→ Task details: Format the portion of the data that begins with the line containing "Maximum utilization" and runs through the end of the data as a JSON list of strings, one string per line, with blank lines left out. Omit the pictures from the list.

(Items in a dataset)
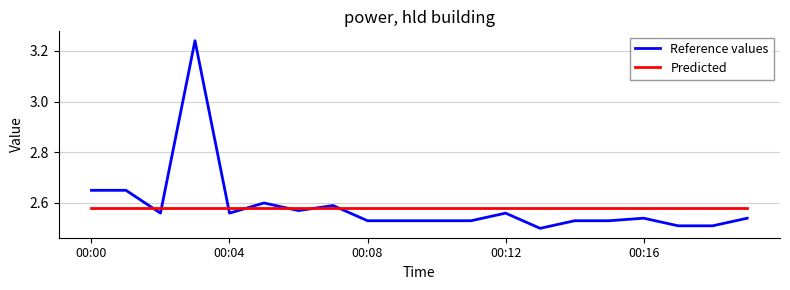

After their last crossing, which series has the higher values: Predicted or Reference values?

Predicted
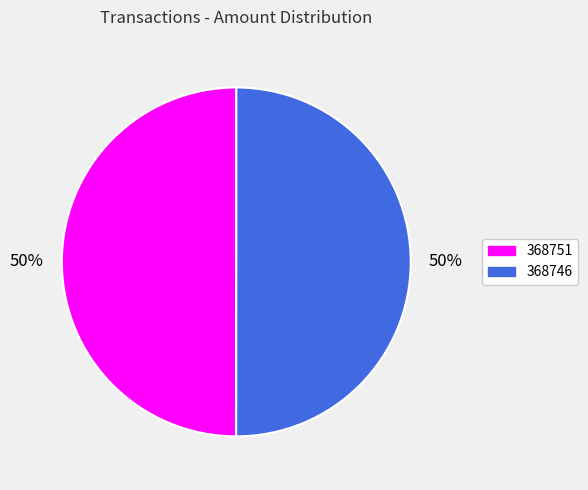

To the nearest percent, what is the combined percentage of 368746 and 368751?

100%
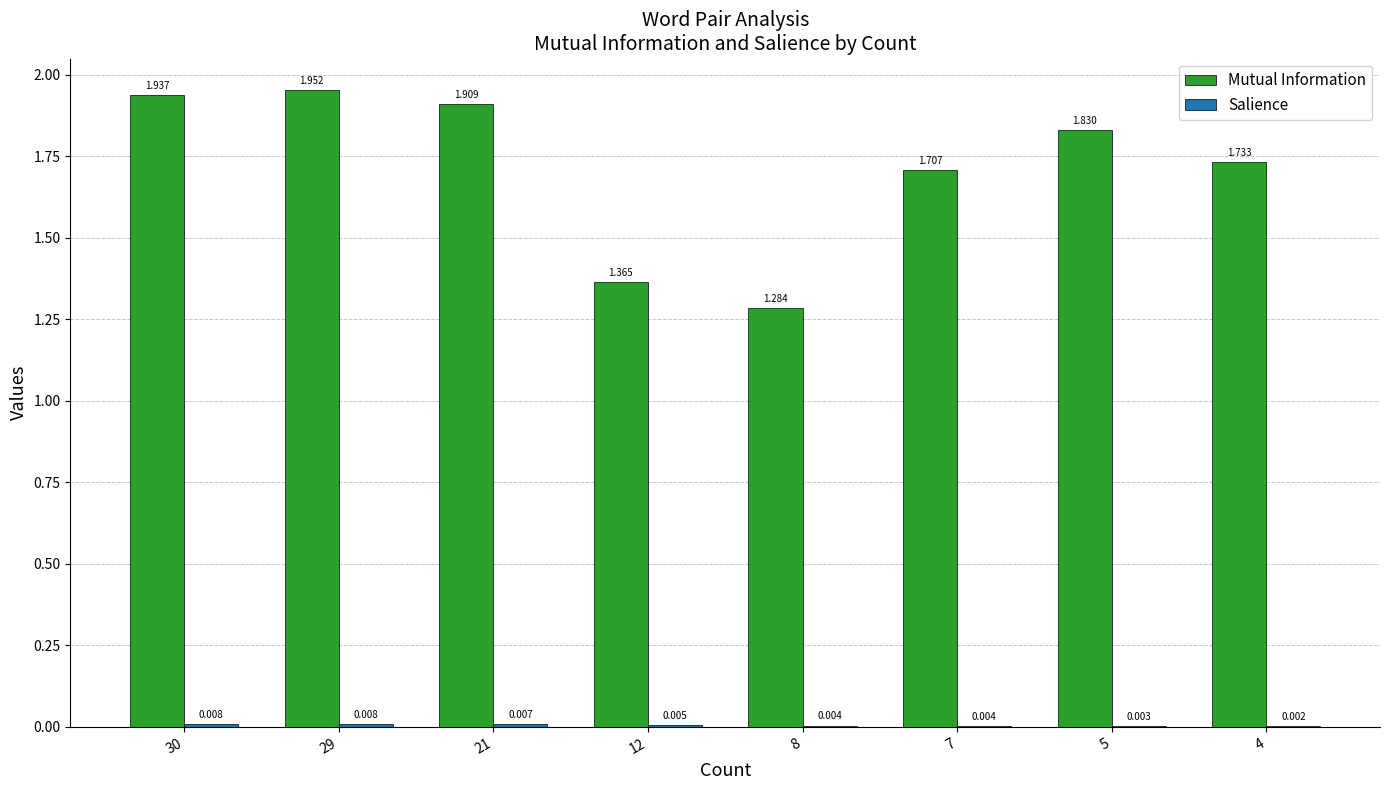

Which series has the largest total across all categories?

Mutual Information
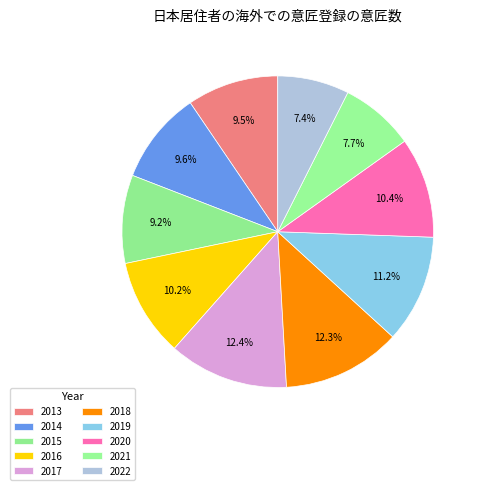

Does 2015 represent more than half of the total?

No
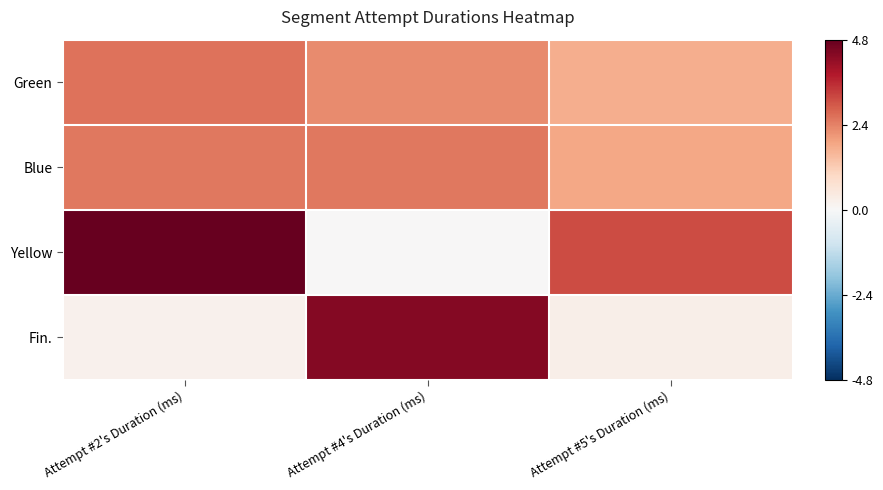

How many categories are shown in the chart?

3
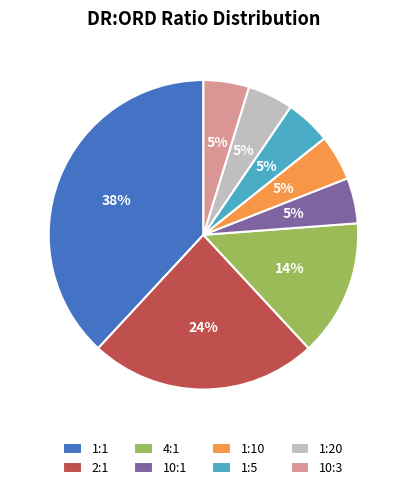

How many slices are in this pie chart?

8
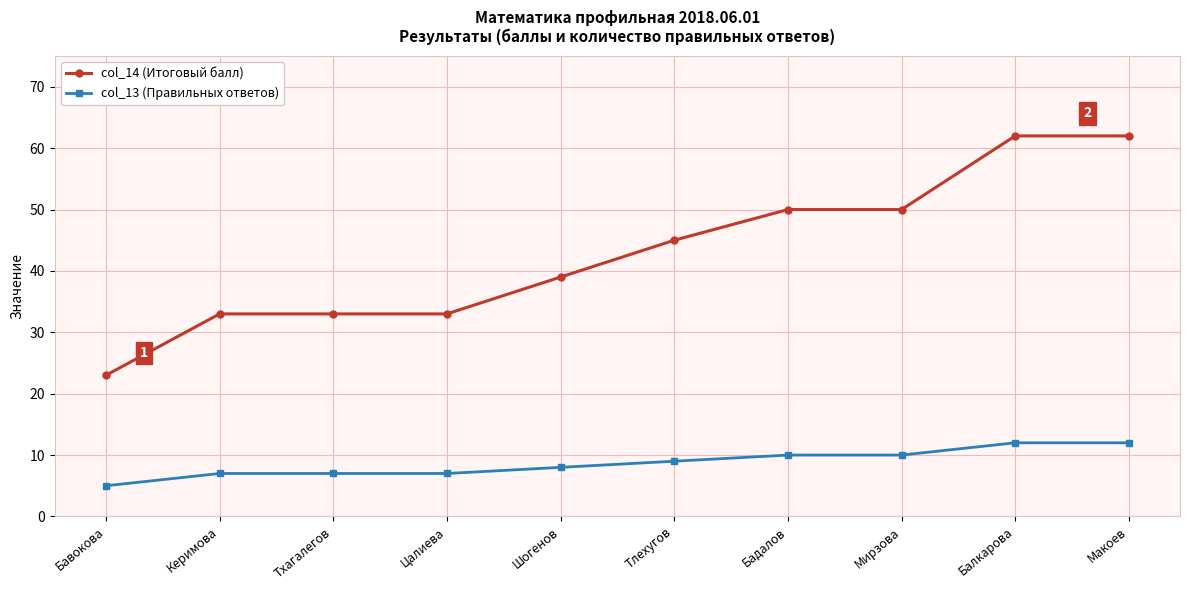

What is the total value across all series at Мирзова?

60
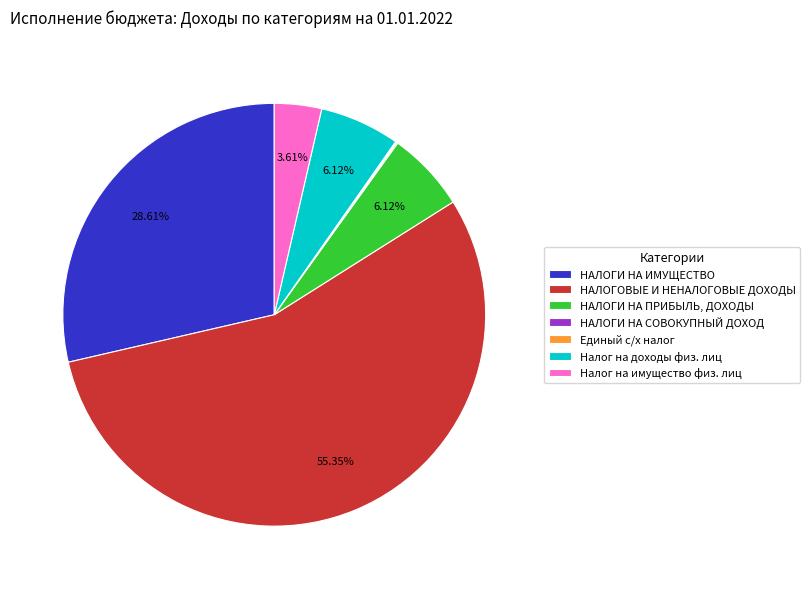

What is the majority slice?

НАЛОГОВЫЕ И НЕНАЛОГОВЫЕ ДОХОДЫ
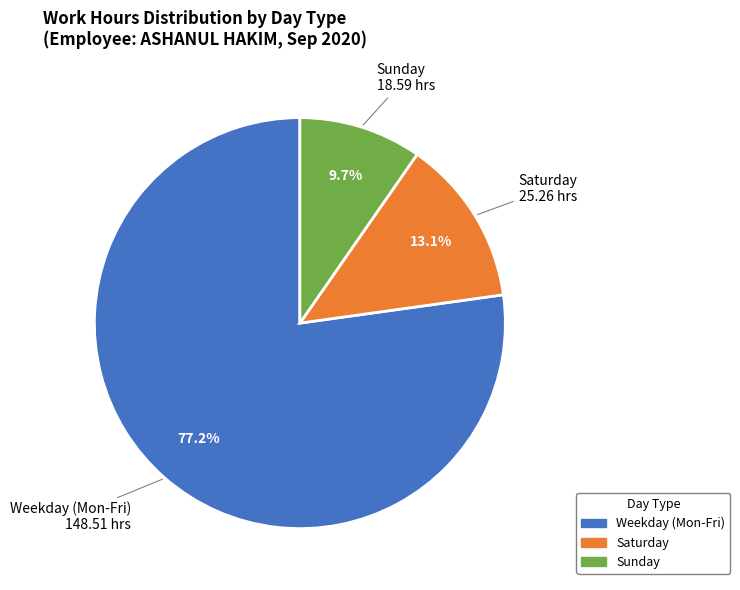

Is there any slice that represents more than half of the pie?

Yes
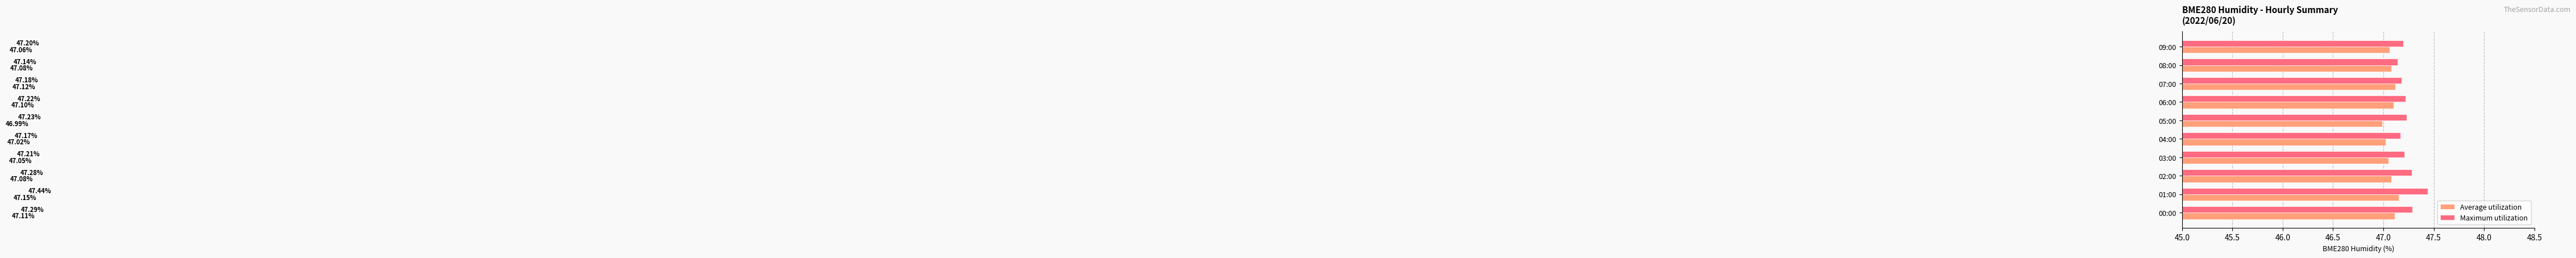

Which series changed the most between 00:00 and 03:00?

Maximum utilization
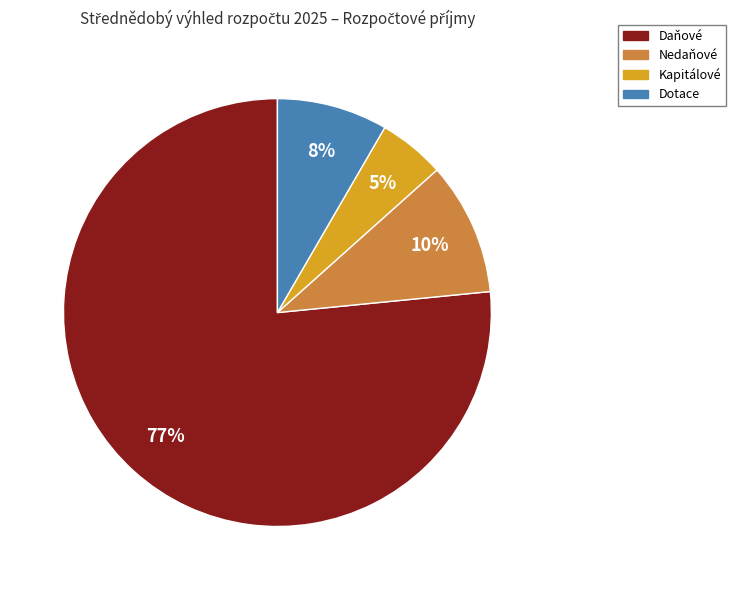

How many segments does this pie chart have?

4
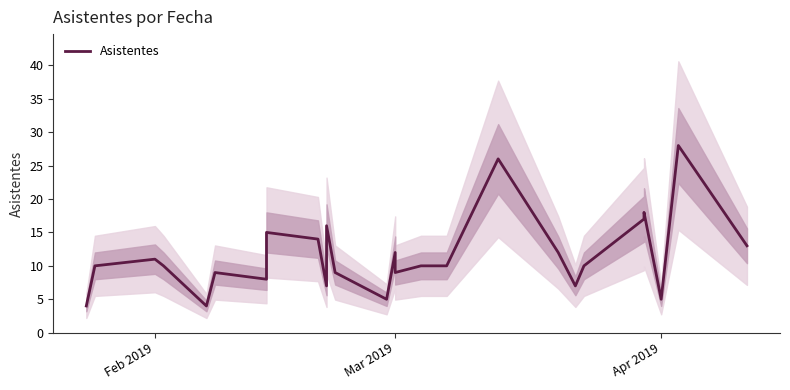

The value at Apr 2019 is 1. True or false?

False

→ Solution below:
[
  "Maximum utilization",
  "How many segments does this pie chart have?",
  "4",
  "The value at Apr 2019 is 1. True or false?",
  "False"
]